9) Dig! (Palm Pictures)
The Dandy Warhols’ guitarist nails it when he predicts that in 10 years his band will likely be forgotten but people will still be buying Brian Jonestown Massacre albums.

10) Moanin’ at Midnight: The Life and Times of Howlin’ Wolf, by James Segrest and Mark Hoffman (Pantheon)
Documenting the hard-time-killing-floor life of the spookiest-voiced bluesman to crawl out of the Delta ooze and walk like a man in Chicago.

11) The Man Who Fell to Earth (Criterion)
Red-haired, lizard-eyed and cocaine-thin, David Bowie plays the titular extraterrestrial in Nicholas Roeg’s navel-gazing 1976 study of the metaphysics of alienation and ambiguity.

12) Dream Boogie: The Triumph of Sam Cooke, by Peter Guralnick (Little, Brown)
He sang like an angel and died like a pimp: naked, chasing a hooker and staring down the wrong end of a gun. He was only 33 when he went to oldies heaven.

13) Various Artists One Kiss Can Lead to Another: Girl Group Sounds Lost and Found (Rhino/Wea)
She’s goin’ to the chapel and she’s gonna get married and she’s gonna cut that bitch Sheila if she even looks at her man again.

14) Ramones Weird Tales of the Ramones (Rhino/Wea)
Their genius wasn’t that they really only had one song.
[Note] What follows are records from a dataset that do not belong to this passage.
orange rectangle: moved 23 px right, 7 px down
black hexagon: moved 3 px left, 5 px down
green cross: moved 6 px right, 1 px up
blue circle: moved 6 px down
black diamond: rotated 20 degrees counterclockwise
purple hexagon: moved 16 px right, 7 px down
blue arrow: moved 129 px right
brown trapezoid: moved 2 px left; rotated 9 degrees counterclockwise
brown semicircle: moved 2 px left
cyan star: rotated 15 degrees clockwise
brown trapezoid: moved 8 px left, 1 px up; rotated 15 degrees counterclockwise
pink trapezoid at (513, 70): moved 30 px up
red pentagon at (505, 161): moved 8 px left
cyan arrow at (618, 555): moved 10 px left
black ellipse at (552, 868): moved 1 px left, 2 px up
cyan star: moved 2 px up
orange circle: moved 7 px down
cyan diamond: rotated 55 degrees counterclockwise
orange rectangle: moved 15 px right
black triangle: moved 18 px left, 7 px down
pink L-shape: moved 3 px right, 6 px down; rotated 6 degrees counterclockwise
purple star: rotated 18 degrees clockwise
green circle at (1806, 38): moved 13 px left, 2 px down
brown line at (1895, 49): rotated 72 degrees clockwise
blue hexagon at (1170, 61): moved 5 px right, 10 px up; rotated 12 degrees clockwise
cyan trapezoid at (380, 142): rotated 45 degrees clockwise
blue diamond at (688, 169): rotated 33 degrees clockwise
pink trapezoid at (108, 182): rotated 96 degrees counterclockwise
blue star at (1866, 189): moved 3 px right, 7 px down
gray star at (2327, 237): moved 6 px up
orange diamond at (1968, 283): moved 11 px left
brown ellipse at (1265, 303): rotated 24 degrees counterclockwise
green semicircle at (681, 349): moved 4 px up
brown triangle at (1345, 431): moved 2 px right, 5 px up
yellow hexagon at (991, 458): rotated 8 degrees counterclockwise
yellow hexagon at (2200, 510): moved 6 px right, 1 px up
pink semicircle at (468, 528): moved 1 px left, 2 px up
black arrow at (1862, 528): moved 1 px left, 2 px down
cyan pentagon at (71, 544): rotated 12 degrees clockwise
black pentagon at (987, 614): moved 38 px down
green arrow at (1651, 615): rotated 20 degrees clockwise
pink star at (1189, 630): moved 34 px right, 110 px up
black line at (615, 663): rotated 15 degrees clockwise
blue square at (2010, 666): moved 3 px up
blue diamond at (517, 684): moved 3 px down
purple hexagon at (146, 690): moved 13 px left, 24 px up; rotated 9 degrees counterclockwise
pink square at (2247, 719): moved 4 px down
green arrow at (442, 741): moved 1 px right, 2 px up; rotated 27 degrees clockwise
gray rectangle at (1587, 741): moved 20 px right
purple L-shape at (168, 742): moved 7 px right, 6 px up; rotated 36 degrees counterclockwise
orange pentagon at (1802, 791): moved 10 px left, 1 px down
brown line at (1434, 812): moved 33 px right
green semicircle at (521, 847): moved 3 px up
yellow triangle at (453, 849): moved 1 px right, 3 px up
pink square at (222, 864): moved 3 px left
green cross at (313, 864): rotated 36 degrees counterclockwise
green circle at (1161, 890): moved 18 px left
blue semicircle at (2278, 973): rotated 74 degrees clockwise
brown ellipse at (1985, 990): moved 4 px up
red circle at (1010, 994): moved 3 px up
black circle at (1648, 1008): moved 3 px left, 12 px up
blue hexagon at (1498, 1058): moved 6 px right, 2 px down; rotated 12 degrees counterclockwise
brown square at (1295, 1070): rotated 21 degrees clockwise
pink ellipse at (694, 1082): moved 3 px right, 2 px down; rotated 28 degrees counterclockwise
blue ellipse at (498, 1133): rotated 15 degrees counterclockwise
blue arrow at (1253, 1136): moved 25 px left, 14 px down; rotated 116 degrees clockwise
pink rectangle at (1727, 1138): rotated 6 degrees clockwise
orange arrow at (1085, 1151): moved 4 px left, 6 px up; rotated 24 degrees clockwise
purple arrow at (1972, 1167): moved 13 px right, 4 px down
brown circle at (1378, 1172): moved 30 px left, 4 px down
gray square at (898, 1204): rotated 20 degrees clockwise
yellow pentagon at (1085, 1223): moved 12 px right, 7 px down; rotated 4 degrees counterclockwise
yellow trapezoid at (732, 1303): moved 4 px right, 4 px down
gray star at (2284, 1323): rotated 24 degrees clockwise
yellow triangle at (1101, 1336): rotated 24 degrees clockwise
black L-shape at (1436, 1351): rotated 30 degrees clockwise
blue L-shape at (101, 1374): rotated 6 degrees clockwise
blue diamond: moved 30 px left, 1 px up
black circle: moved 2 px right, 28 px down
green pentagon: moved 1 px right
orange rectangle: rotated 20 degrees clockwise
It’s that you can listen to it 85 times in a row and never get tired of it.

15) Johnny Cash The Legend (Columbia)
Required listening for all good Americans.

16) Like A Rolling Stone: Bob Dylan At The Crossroads, by Greil Marcus (Public Affairs)
Only a profound windbag like Marcus could wring 283 pages of hardcover sociocultural exegesis out of a six and a half minute song.

17) Rock Snob Dictionary, by David Kamp and Steven Daly
Kamp and Daly finally turn their much-imitated (ahem) Vanity Fair piece into a book-length treatise perched halfway between self-serious insight and self-mocking smarm.

18) T. Rex Slider
Reissued along with ZINC ALLOY AND THE HIDDEN RIDERS OF TOMORROW, DANDY IN THE UNDERWORLD, and THE T. REX WAX CO. SINGLES A’s AND B’s 1972-77, this is the one that, all these years later, retains its hubcap diamond star halo from beginning to end.

19) Miles Davis The Cellar Door Sessions 1970 (Columbia Legacy)
When Miles started dressing his jazz and Dashikis and wah-wah pedals and let it all hang out.

20) Stooges Fun House (Elektra/Wea)
Thirty-six years old and this still makes Metallica sound like pussies.